### TASK DESCRIPTION:
Which lines of the entries contain the string "align"? Copy each of them.

(Beginning of DATASET RECORDS)

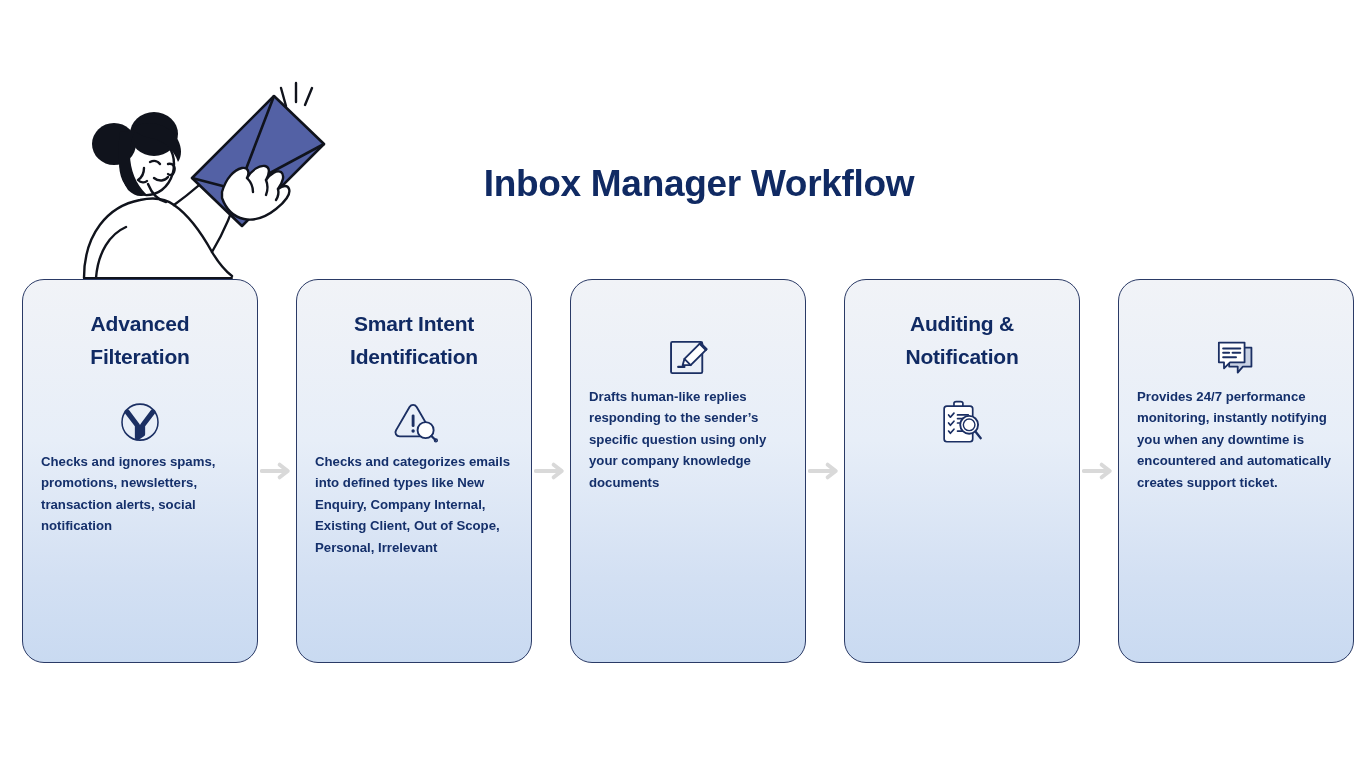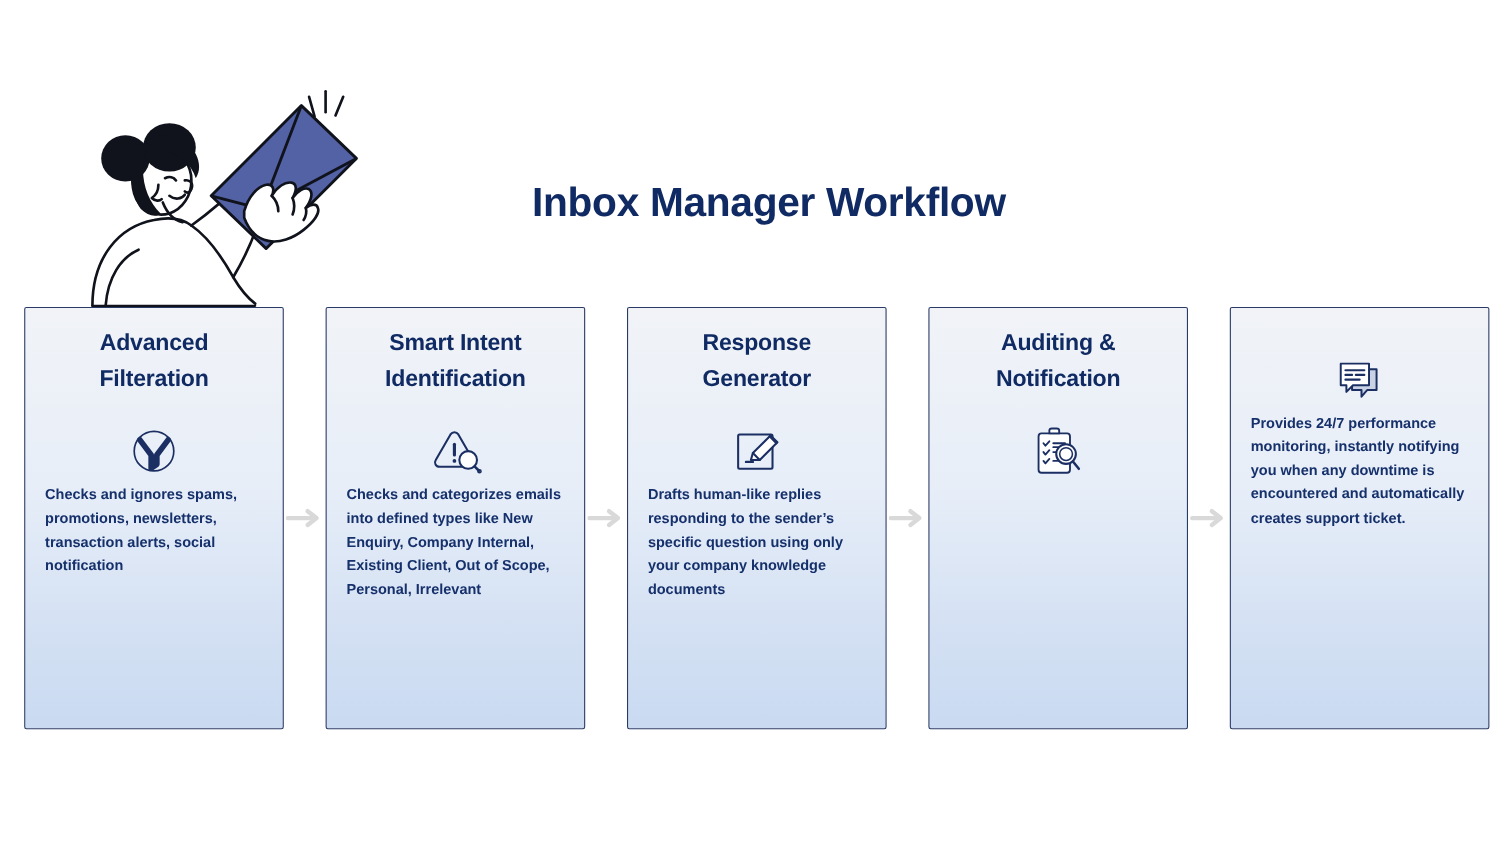--- a/index.html
+++ b/index.html
@@ -52,23 +52,23 @@
     height: 384px;
     display: flex;
     align-items: stretch;
   }
 
   .card {
     position: relative;
     width: 236px;
     flex: 0 0 236px;
     border: 1.4px solid #2a3a66;
-    border-radius: 2px;
+    border-radius: 22px;
     background: linear-gradient(to bottom, #f1f3f7 0%, #e7eef8 42%, #d3e0f3 78%, #c9daf1 100%);
-    padding: 16px 18px 20px 18px;
+    padding: 28px 18px 20px 18px;
     display: flex;
     flex-direction: column;
     align-items: center;
     overflow: hidden;
   }
 
   .card-title {
     font-size: 21px;
     font-weight: bold;
     line-height: 1.55;
@@ -214,24 +214,20 @@
     </div>
 
     <div class="arrow">
       <svg viewBox="0 0 38 20" width="34" height="20">
         <line x1="2" y1="10" x2="26" y2="10" stroke="#d9d9d9" stroke-width="4.5" stroke-linecap="round"></line>
         <polyline points="22,3 31,10 22,17" fill="none" stroke="#d9d9d9" stroke-width="4.5" stroke-linecap="round" stroke-linejoin="round"></polyline>
       </svg>
     </div>
 
     <div class="card">
-      <div class="card-title">
-        <span>Response</span><br>
-        <span>Generator</span>
-      </div>
       <div class="card-icon">
         <svg viewBox="0 0 56 56" width="50" height="50" fill="none" stroke="#1b2f63" stroke-width="2.1" stroke-linecap="round" stroke-linejoin="round">
           <rect x="9" y="10" width="35" height="35" rx="1.5"></rect>
           <path d="M22 36 L 24 29 L 42 11 L 49 18 L 31 36 Z" fill="#ffffff"></path>
           <line x1="41" y1="12" x2="48" y2="19"></line>
           <line x1="24" y1="29" x2="31" y2="36"></line>
           <line x1="17" y1="38" x2="24" y2="38" stroke-width="2.4"></line>
         </svg>
       </div>
       <div class="card-desc">Drafts human-like replies responding to the sender’s specific question using only your company knowledge documents</div>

(End of DATASET RECORDS)

### EXERCISE RESPONSE:
     align-items: stretch;
     align-items: center;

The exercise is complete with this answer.